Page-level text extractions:
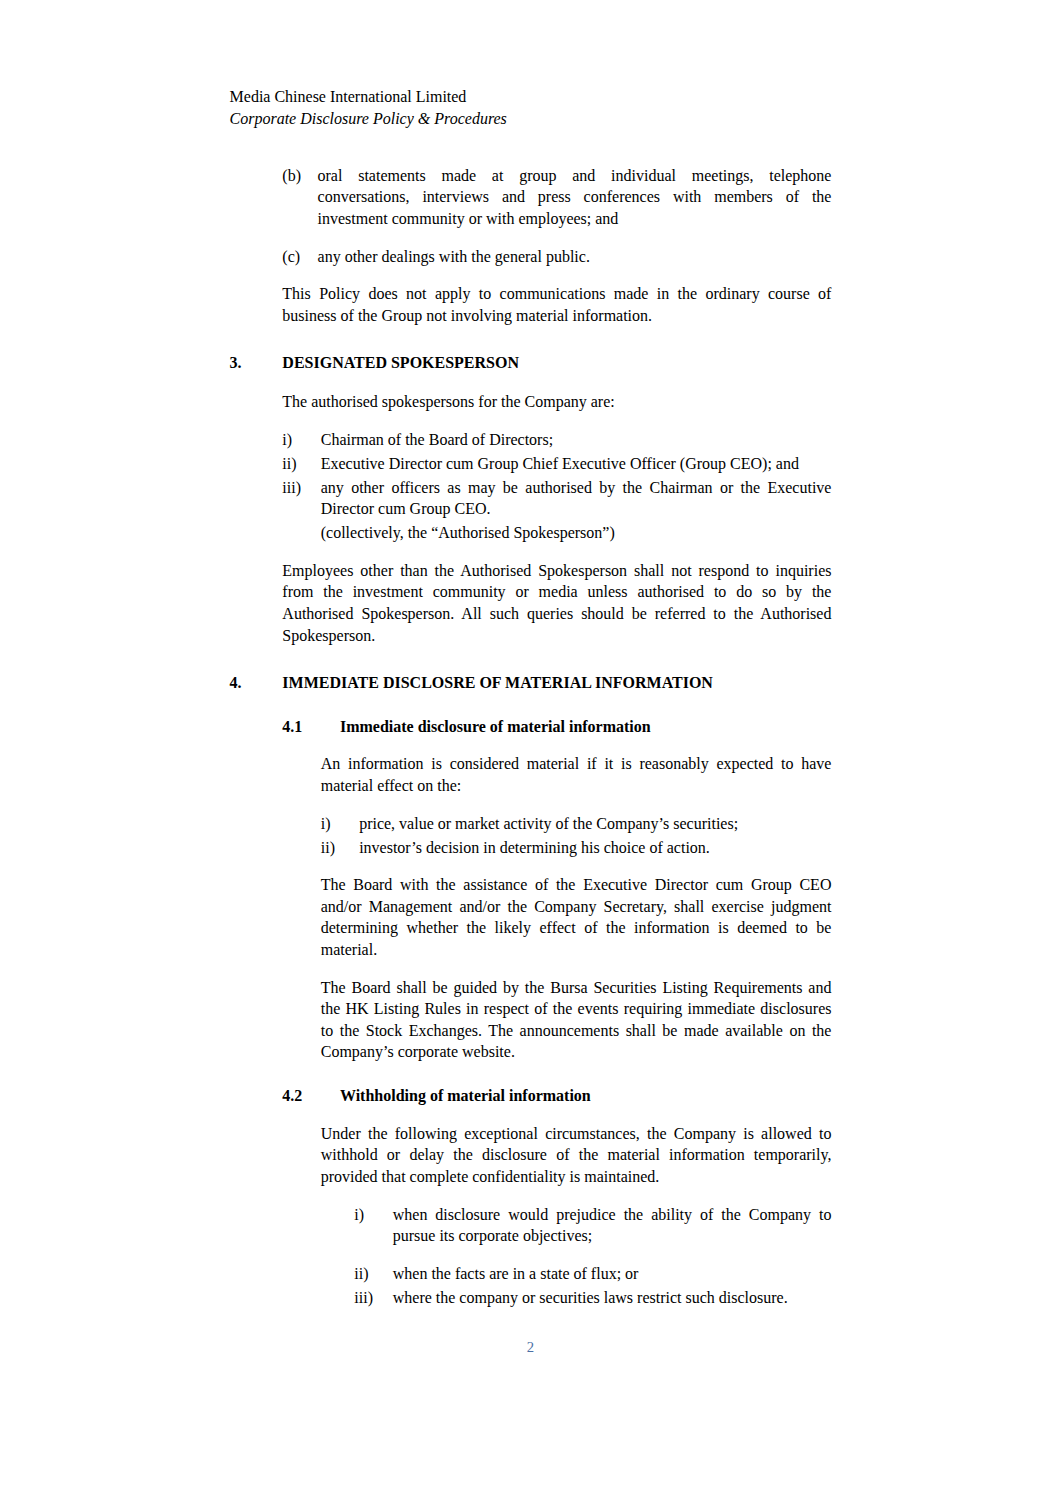Media Chinese International Limited
Corporate Disclosure Policy & Procedures
(b) oral statements made at group and individual meetings, telephone conversations, interviews and press conferences with members of the investment community or with employees; and
(c) any other dealings with the general public.
This Policy does not apply to communications made in the ordinary course of business of the Group not involving material information.
3. DESIGNATED SPOKESPERSON
The authorised spokespersons for the Company are:
i) Chairman of the Board of Directors;
ii) Executive Director cum Group Chief Executive Officer (Group CEO); and
iii) any other officers as may be authorised by the Chairman or the Executive Director cum Group CEO.
(collectively, the “Authorised Spokesperson”)
Employees other than the Authorised Spokesperson shall not respond to inquiries from the investment community or media unless authorised to do so by the Authorised Spokesperson. All such queries should be referred to the Authorised Spokesperson.
4. IMMEDIATE DISCLOSRE OF MATERIAL INFORMATION
4.1 Immediate disclosure of material information
An information is considered material if it is reasonably expected to have material effect on the:
i) price, value or market activity of the Company’s securities;
ii) investor’s decision in determining his choice of action.
The Board with the assistance of the Executive Director cum Group CEO and/or Management and/or the Company Secretary, shall exercise judgment determining whether the likely effect of the information is deemed to be material.
The Board shall be guided by the Bursa Securities Listing Requirements and the HK Listing Rules in respect of the events requiring immediate disclosures to the Stock Exchanges. The announcements shall be made available on the Company’s corporate website.
4.2 Withholding of material information
Under the following exceptional circumstances, the Company is allowed to withhold or delay the disclosure of the material information temporarily, provided that complete confidentiality is maintained.
i) when disclosure would prejudice the ability of the Company to pursue its corporate objectives;
ii) when the facts are in a state of flux; or
iii) where the company or securities laws restrict such disclosure.
2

YOUR OBJECTIVE -> Figure out the number of lines above in which the string "effect" appears. Only the number should be given.

RESULT BELOW -> 2